---------- DATA PROVIDED

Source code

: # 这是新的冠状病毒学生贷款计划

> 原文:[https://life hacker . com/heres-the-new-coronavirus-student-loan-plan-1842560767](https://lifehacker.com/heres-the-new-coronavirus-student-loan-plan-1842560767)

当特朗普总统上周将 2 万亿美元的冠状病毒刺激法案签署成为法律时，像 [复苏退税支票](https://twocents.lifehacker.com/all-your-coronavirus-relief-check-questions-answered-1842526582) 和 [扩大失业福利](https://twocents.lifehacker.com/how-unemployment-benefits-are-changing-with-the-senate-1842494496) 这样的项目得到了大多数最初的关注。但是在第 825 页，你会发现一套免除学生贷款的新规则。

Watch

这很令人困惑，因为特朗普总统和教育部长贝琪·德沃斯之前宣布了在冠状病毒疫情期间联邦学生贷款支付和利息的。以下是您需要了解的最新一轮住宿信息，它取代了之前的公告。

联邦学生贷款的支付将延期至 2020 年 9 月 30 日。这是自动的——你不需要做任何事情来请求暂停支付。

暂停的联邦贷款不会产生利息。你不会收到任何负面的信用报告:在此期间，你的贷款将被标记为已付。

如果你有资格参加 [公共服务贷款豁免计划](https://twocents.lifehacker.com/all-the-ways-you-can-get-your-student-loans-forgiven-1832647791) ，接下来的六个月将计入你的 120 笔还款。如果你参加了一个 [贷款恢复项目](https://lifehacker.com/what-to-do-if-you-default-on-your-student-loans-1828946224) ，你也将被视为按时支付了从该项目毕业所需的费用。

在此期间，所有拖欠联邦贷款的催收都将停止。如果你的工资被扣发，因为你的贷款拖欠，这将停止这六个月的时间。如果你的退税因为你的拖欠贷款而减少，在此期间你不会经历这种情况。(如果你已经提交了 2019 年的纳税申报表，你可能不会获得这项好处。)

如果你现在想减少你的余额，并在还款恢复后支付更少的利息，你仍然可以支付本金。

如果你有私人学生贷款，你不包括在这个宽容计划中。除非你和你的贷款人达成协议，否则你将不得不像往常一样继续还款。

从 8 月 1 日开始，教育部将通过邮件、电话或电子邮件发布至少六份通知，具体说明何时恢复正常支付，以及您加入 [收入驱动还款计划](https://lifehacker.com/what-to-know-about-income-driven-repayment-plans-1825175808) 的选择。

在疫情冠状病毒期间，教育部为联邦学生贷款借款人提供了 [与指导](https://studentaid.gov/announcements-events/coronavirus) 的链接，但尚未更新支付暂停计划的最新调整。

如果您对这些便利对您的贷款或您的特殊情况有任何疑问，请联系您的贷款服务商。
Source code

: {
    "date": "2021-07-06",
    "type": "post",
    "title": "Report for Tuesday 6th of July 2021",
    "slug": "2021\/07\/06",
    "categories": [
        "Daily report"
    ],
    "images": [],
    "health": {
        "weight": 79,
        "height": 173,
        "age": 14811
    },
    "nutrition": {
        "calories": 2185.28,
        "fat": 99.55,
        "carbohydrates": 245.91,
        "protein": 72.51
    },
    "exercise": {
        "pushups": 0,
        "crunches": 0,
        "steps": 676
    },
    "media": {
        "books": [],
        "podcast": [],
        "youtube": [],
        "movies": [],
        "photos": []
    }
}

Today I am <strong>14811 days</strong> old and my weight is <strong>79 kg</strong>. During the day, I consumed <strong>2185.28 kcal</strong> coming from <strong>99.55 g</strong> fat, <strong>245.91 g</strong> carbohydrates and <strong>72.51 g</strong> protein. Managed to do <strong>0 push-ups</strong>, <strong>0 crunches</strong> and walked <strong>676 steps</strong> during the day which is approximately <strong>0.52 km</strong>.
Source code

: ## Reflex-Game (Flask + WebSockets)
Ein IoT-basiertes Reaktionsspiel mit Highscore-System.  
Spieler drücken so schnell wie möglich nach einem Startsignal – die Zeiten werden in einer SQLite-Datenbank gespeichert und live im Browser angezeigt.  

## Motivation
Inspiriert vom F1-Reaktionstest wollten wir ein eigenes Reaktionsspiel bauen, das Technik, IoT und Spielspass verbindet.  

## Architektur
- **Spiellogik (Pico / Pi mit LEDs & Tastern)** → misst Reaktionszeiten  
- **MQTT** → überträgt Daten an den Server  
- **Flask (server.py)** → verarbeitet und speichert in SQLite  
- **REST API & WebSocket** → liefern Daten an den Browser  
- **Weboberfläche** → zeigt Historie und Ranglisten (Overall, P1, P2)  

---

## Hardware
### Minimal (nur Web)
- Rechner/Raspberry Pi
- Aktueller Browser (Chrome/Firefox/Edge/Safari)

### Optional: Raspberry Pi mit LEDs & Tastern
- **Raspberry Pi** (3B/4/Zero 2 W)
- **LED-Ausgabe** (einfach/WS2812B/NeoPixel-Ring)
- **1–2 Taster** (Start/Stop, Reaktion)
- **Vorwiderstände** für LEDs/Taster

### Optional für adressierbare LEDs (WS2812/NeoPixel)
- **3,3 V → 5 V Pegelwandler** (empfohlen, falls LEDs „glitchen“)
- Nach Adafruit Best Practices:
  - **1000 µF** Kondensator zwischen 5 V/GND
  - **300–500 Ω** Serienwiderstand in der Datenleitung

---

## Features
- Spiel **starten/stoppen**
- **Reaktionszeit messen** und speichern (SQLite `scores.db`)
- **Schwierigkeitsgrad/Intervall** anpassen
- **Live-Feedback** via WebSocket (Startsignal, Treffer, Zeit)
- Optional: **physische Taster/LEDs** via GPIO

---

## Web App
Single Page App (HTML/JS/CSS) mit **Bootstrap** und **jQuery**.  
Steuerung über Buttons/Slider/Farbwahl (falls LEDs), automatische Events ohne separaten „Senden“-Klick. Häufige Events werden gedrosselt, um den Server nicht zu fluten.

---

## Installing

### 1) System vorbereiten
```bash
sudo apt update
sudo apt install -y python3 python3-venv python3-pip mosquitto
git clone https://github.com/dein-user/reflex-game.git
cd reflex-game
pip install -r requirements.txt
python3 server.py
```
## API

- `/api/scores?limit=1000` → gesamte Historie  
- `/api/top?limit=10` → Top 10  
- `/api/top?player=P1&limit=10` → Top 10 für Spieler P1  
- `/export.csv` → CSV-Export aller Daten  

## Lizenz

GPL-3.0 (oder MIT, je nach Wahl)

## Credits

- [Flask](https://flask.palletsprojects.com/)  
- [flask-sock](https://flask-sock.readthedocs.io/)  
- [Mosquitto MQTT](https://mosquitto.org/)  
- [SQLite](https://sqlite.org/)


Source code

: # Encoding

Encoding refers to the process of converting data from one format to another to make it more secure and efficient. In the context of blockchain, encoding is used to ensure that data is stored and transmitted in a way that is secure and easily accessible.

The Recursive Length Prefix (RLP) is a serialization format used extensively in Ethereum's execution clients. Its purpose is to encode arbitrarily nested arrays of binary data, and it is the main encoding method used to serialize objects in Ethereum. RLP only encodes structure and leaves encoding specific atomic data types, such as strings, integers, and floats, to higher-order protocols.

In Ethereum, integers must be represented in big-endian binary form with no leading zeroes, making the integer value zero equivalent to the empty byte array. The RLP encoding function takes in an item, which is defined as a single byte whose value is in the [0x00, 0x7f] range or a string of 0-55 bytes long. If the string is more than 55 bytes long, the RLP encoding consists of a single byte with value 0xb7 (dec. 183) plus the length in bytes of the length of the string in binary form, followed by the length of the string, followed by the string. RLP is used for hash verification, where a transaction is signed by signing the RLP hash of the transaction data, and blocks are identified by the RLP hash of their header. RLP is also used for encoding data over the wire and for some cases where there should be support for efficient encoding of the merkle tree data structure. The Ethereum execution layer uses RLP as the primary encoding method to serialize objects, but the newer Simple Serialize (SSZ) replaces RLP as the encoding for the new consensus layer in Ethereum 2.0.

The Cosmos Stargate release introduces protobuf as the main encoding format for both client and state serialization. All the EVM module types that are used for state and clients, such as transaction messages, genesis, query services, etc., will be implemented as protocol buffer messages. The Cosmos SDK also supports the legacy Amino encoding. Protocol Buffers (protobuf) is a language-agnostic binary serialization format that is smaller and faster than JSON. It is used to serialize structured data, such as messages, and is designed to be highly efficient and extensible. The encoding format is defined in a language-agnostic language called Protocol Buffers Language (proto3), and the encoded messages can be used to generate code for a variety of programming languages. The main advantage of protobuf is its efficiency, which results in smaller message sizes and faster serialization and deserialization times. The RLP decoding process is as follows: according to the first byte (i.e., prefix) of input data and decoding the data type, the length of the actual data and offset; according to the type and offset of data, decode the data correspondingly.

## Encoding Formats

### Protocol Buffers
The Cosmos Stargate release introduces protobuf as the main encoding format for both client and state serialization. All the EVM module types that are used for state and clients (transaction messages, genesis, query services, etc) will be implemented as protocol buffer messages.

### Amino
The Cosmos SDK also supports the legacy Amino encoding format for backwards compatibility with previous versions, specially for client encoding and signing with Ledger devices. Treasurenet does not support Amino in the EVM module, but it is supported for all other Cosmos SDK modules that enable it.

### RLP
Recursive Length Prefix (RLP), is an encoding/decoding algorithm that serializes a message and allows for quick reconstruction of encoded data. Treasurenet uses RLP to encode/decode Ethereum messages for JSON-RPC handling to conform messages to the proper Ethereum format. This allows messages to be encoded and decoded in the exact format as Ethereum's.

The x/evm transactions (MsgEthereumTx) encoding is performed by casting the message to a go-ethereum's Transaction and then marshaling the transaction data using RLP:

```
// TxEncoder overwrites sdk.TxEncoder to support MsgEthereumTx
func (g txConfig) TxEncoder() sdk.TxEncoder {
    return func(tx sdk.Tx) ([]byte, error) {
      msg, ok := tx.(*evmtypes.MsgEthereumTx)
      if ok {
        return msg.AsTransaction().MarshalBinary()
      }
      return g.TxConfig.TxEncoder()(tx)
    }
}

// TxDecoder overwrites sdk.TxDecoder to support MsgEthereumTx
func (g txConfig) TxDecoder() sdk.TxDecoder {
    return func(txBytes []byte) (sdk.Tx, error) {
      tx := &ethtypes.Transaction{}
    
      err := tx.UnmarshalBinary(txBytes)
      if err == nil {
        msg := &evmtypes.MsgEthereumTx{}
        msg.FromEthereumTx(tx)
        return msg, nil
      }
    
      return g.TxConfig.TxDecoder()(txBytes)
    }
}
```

--------------------

• [WORK ORDER] In the records above, find every line containing the word "evmtypes" and show it.

• [EXERCISE RESPONSE]
      msg, ok := tx.(*evmtypes.MsgEthereumTx)
        msg := &evmtypes.MsgEthereumTx{}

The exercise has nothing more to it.